## DA FARE
Riscrivi tutti i record qui sotto sostituendo "legible" con "readable" e lasciando invariato tutto il resto. Non includere le immagini.
◇ ◇ ◇ ◇ ◇ ◇ ◇
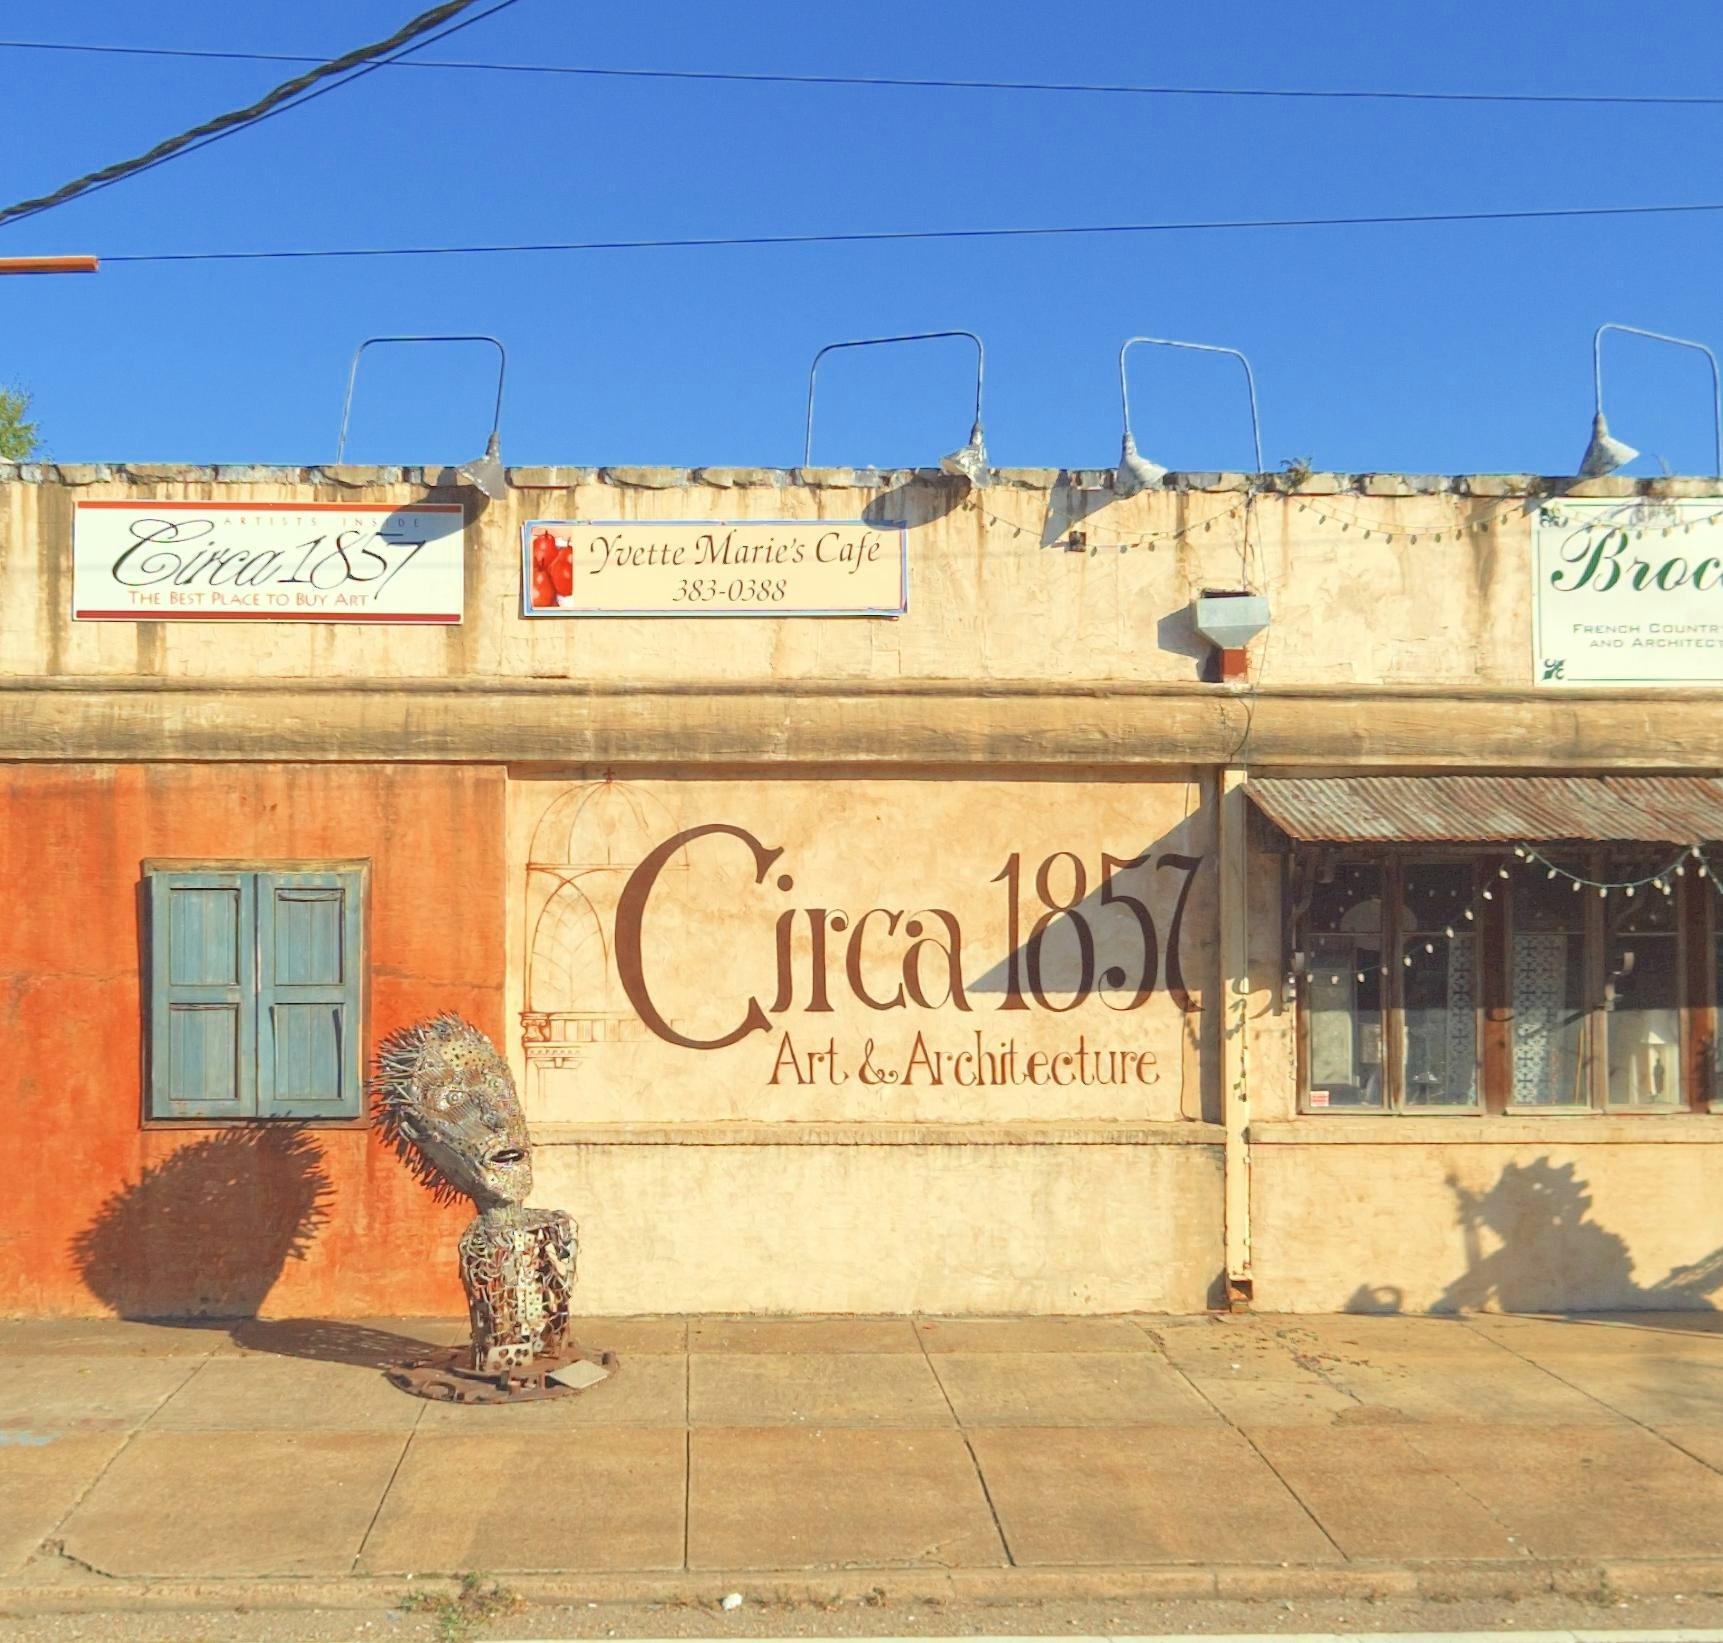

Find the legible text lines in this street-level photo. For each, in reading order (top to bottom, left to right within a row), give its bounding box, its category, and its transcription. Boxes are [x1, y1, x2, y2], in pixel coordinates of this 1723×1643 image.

[222, 513, 422, 530] None: ARTISTS INSIDE
[107, 513, 435, 604] BusinessName: Circa 1857
[581, 527, 887, 577] BusinessName: Yvette Marie's Cafe
[1547, 521, 1722, 594] BusinessName: Broc
[125, 588, 371, 608] None: THE BEST PLACE TO BUY ART
[666, 575, 793, 605] None: 383-0388
[1571, 622, 1721, 636] None: FRENCH COUNTR
[1587, 636, 1718, 650] None: AND ARCHITEC
[606, 818, 1209, 1057] BusinessName: Circa 1857
[759, 1024, 1166, 1089] BusinessName: Art & Architecture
◇ ◇ ◇ ◇ ◇ ◇ ◇
## COMPITO SVOLTO
Find the readable text lines in this street-level photo. For each, in reading order (top to bottom, left to right within a row), give its bounding box, its category, and its transcription. Boxes are [x1, y1, x2, y2], in pixel coordinates of this 1723×1643 image.

[222, 513, 422, 530] None: ARTISTS INSIDE
[107, 513, 435, 604] BusinessName: Circa 1857
[581, 527, 887, 577] BusinessName: Yvette Marie's Cafe
[1547, 521, 1722, 594] BusinessName: Broc
[125, 588, 371, 608] None: THE BEST PLACE TO BUY ART
[666, 575, 793, 605] None: 383-0388
[1571, 622, 1721, 636] None: FRENCH COUNTR
[1587, 636, 1718, 650] None: AND ARCHITEC
[606, 818, 1209, 1057] BusinessName: Circa 1857
[759, 1024, 1166, 1089] BusinessName: Art & Architecture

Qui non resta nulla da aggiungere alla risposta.